La superficie delle parti aeree delle piante, infatti, è sede di numerose colonie di microrganismi di tipo diverso (batteri, lieviti, funghi…) che ne costituiscono la ricca microflora naturale, organizzata spesso in veri e propri biofilm o aggregati distinti; essa può o meno instaurare relazioni ecologiche differenti con la pianta ospite, non necessariamente di tipo patogenico.
Sulle foglie del cavolo cappuccio in particolare vivono numerose specie diverse di gram negativi e di batteri lattici (che sono invece gram positivi): tra questi ultimi i più importanti sono Leuconostoc mesenteroides (Fig.1), Lactobacillus plantarum e Lactobacillus brevis (Fig. 2).
Questi tre microrganismi in particolare sono proprio quelli sfruttati nella preparazione dei crauti a livello industriale: si tratta di un processo abbastanza raffinato, che utilizza il normale metabolismo fisiologico fermentativo di tali batteri epifitici, regolandone la durata e scandendone le fasi attraverso un altro importante ingrediente, il cloruro di sodio (proprio il nostro comune sale da cucina!).
Il sale ha due funzioni diverse: da una parte serve a contrastare la crescita dei gram negativi epifitici presenti, che non intervengono nel processo, ma potrebbero creare vari problemi se iniziassero a proliferare; dall’altra crea le condizioni ideali perchè si attivino i veri responsabili della produzione.
La preparazione avviene in grossi contenitori di acciaio inox della capacità di 50-90 tonnellate e segue un protocollo standardizzato che assicura le necessarie condizioni igieniche e la conservazione di tutte le qualità organolettiche del prodotto finale; le foglie di cavolo cappuccio (che si raccoglie in genere a fine Settembre/inizio Ottobre), tagliate finemente a strisce, vengono immerse in una salamoia contenente circa al 3% cloruro di sodio, che viene poi portata a 18 gradi celsius e lasciata riposare per un certo periodo.
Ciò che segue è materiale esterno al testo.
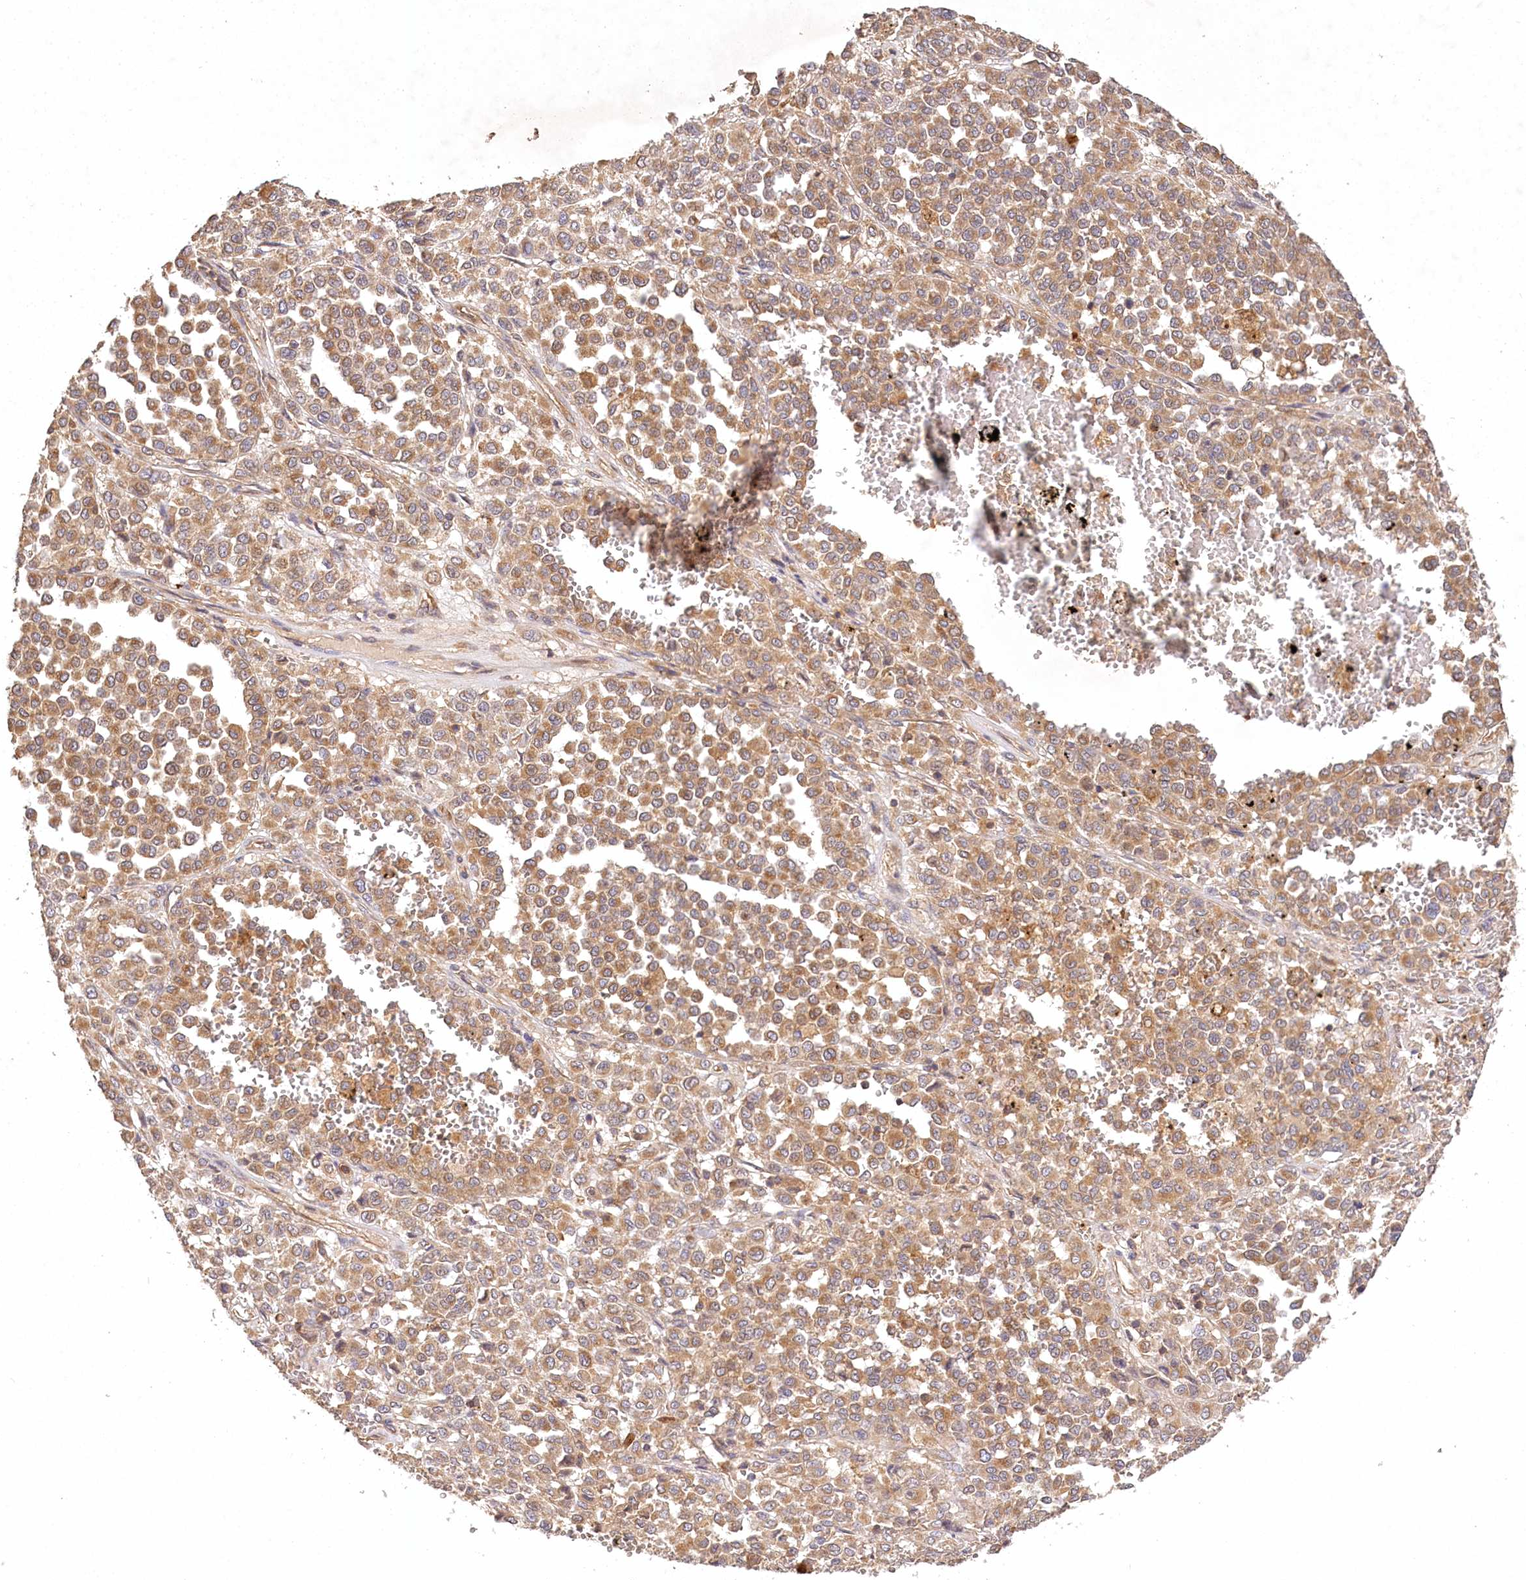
{"staining": {"intensity": "moderate", "quantity": ">75%", "location": "cytoplasmic/membranous"}, "tissue": "melanoma", "cell_type": "Tumor cells", "image_type": "cancer", "snomed": [{"axis": "morphology", "description": "Malignant melanoma, Metastatic site"}, {"axis": "topography", "description": "Pancreas"}], "caption": "Protein expression analysis of human malignant melanoma (metastatic site) reveals moderate cytoplasmic/membranous staining in about >75% of tumor cells. The staining is performed using DAB brown chromogen to label protein expression. The nuclei are counter-stained blue using hematoxylin.", "gene": "LSS", "patient": {"sex": "female", "age": 30}}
Durante questo lasso di tempo ed in queste condizioni si ha la prima fermentazione spontanea: i batteri della specie L. mesenteroides si attivano ed iniziano a proliferare. Questi microrganismi hanno un metabolismo di tipo cosiddetto ”eterofermentante”: essi cioè ossidano gli zuccheri presenti non solo producendo acido lattico (in larga parte), ma anche altri tipi di acidi organici, quali l’acido acetico, oltre ad etanolo ed anidride carbonica.
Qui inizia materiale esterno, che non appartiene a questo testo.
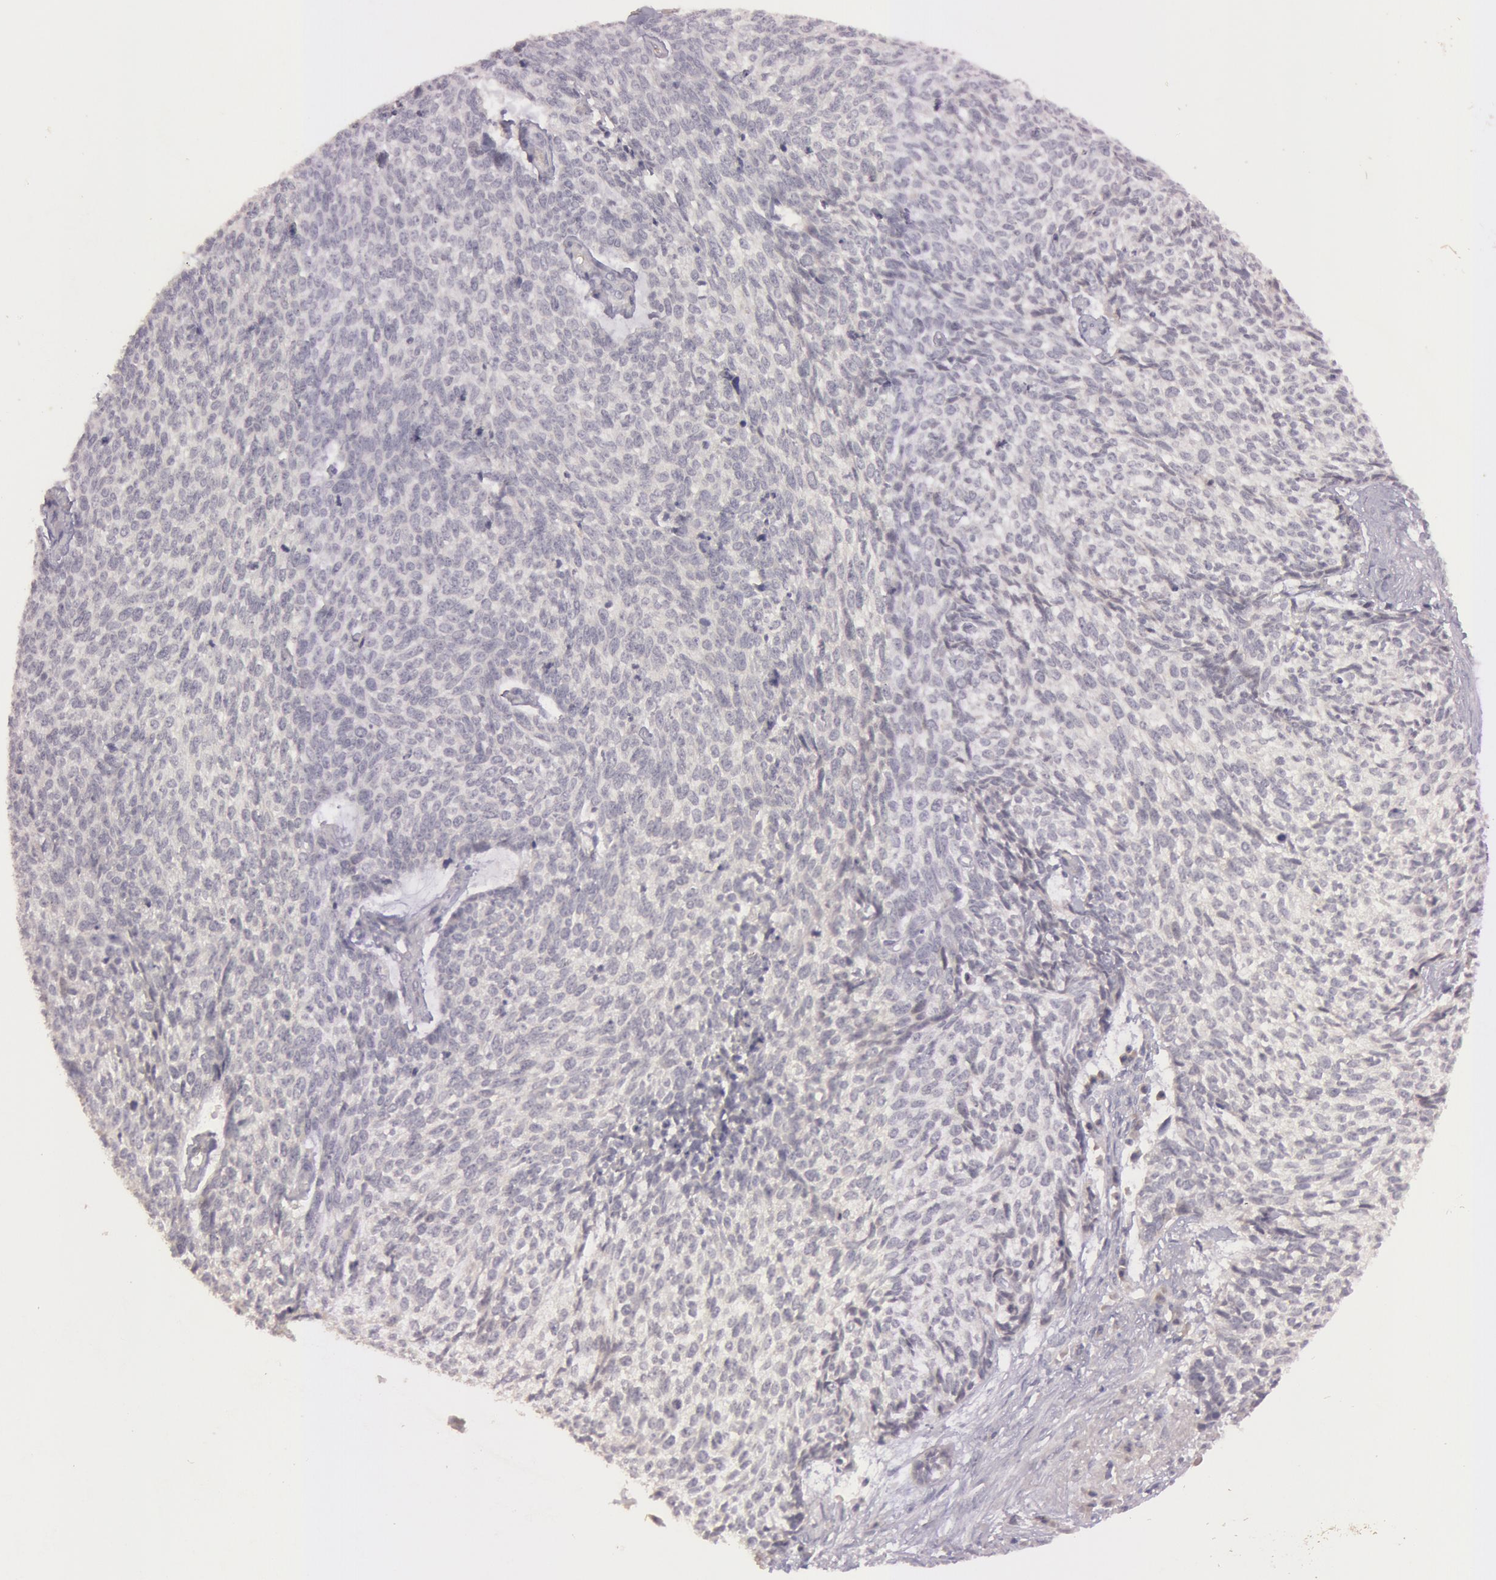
{"staining": {"intensity": "negative", "quantity": "none", "location": "none"}, "tissue": "skin cancer", "cell_type": "Tumor cells", "image_type": "cancer", "snomed": [{"axis": "morphology", "description": "Basal cell carcinoma"}, {"axis": "topography", "description": "Skin"}], "caption": "A photomicrograph of skin cancer stained for a protein reveals no brown staining in tumor cells.", "gene": "MXRA5", "patient": {"sex": "female", "age": 89}}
L’elevato aumento di concentrazione delle sostanze organiche acide provoca una caduta del pH della salamoia fino a 4,5 circa: questa variazione delle condizioni del microambiente all’interno del contenitore diventa però alla lunga mal tollerata dallo stesso batterio, che tende cosi’ ad arrestare la sua crescita. Tuttavia, questi nuovi valori di pH risultano ottimali per la crescita di altre specie epifitiche presenti, in modo particolare proprio di L. plantarum e L. brevis (i quali sono di contro ”omofermentanti”, producono cioè quasi esclusivamente acido lattico); essi iniziano a questo punto a proliferare e prevalere sugli altri (il pH della salamoia scende ancora ed arriva a circa 3,5) sino a portare a termine il processo di fermentazione e permettere cosi’ di ottenere il prodotto finito.
Dalle salamoie con i crauti sono stati isolate anche altre specie batteriche che, sebbene non intervengano direttamente nel processo, pare abbiano un ruolo (ancora non ben caratterizzato) nel conferire certe sfumature organolettiche al prodotto finale grazie ai loro metaboliti: si tratta di altri membri del genere Leuconostoc quali L. citreum, L. fallax e L. pseudomesenteroides; è stata inoltre rilevata la presenza di L. weissella.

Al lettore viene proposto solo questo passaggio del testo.